▶ **INPUT FOR THIS TASK**
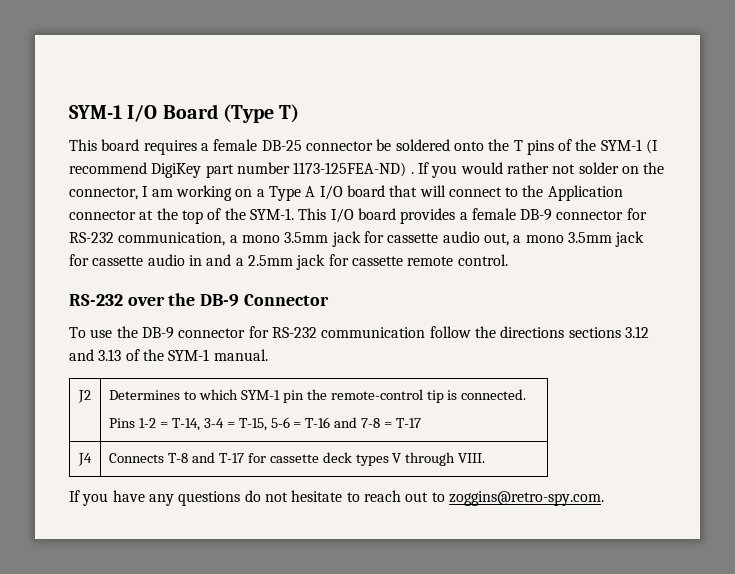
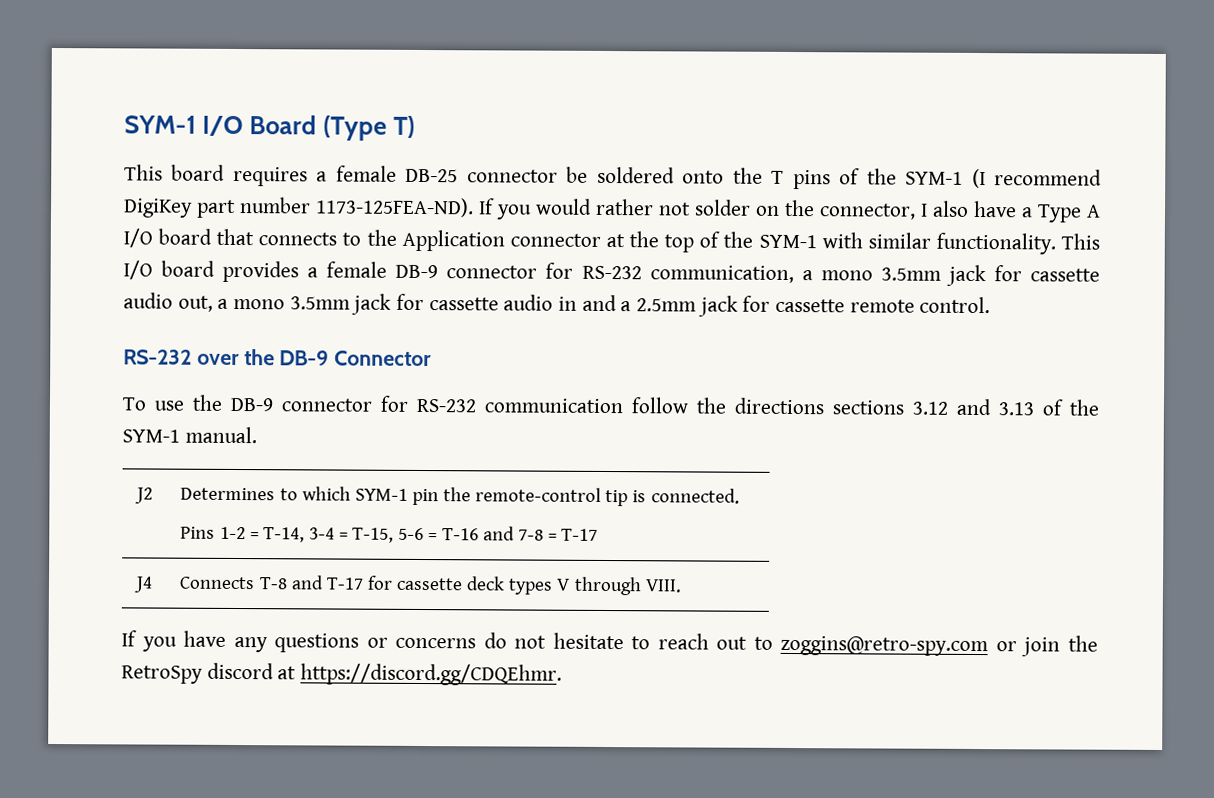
[293,162,414,177] 1173-125FEA-ND) . -> [315,197,474,218] 1173-125FEA-ND).
[151,185,253,201] am working on -> [932,200,1017,218] also have
[419,185,502,197] will connect -> [258,232,338,246] connects
[249,208,294,220] SYM-1. -> [758,232,1056,255] SYM-1 with similar functionality.
(241, 498) none -> [366,637,477,649] or concerns
[448,491,604,506] zoggins@retro-spy.com. -> [780,635,1098,657] [121,662,563,686] zoggins@retro-spy.com or join the RetroSpy discord at https://discord.gg/CDQEhmr.

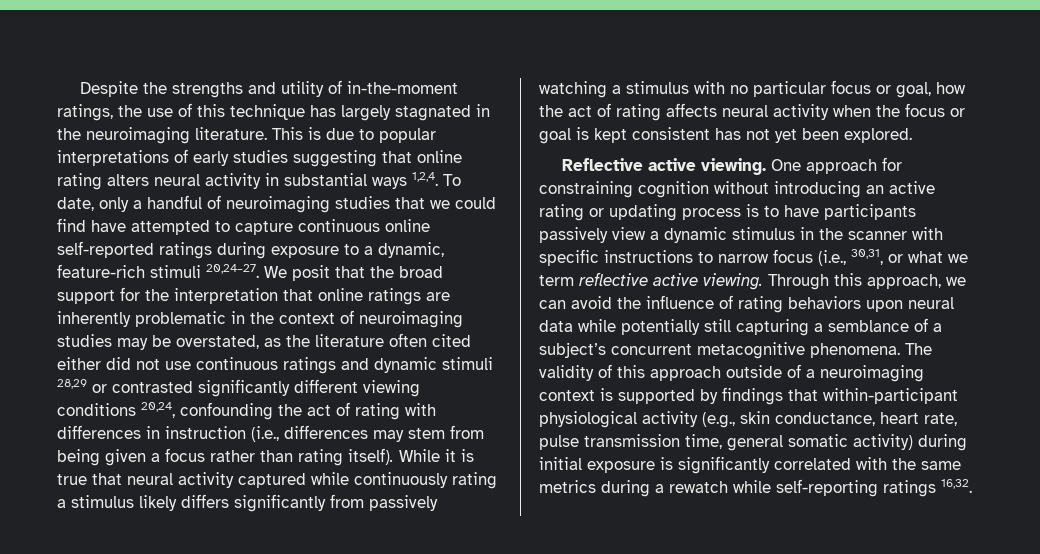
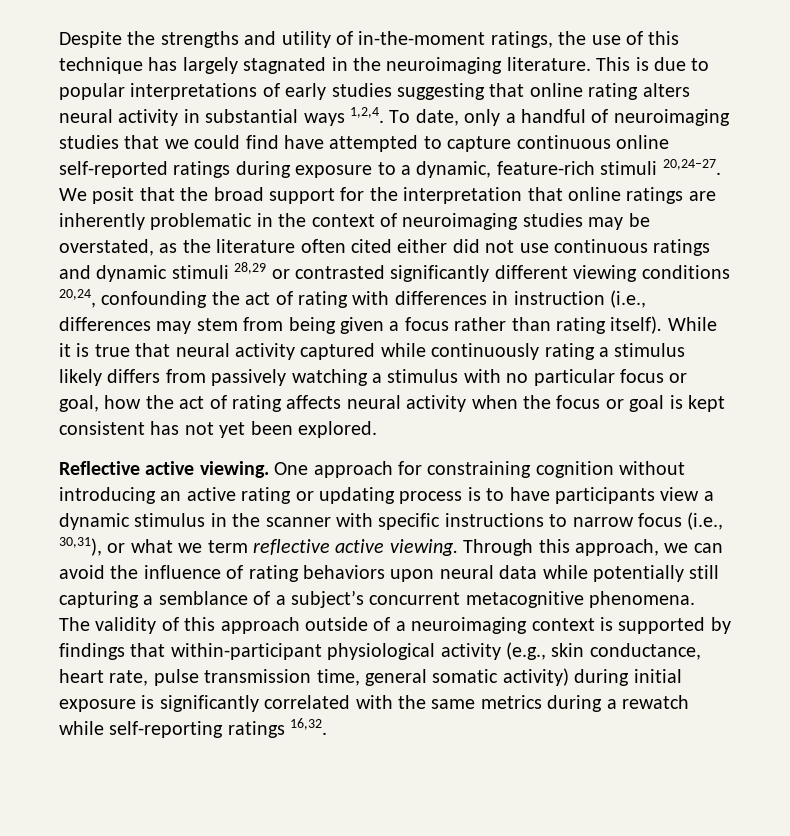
[234,494,326,512] significantly -> (161, 376) none
[539,227,608,243] passively -> (655, 495) none
[851,249,883,265] 30,31, -> [59,537,102,556] 30,31),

▶ **ABOUT THIS EXERCISE**
Your copy of the material above should be exact and free of pictures.

▶ **TASK SOLUTION**
[293,162,414,177] 1173-125FEA-ND) . -> [315,197,474,218] 1173-125FEA-ND).
[151,185,253,201] am working on -> [932,200,1017,218] also have
[419,185,502,197] will connect -> [258,232,338,246] connects
[249,208,294,220] SYM-1. -> [758,232,1056,255] SYM-1 with similar functionality.
(241, 498) none -> [366,637,477,649] or concerns
[448,491,604,506] zoggins@retro-spy.com. -> [780,635,1098,657] [121,662,563,686] zoggins@retro-spy.com or join the RetroSpy discord at https://discord.gg/CDQEhmr.

[234,494,326,512] significantly -> (161, 376) none
[539,227,608,243] passively -> (655, 495) none
[851,249,883,265] 30,31, -> [59,537,102,556] 30,31),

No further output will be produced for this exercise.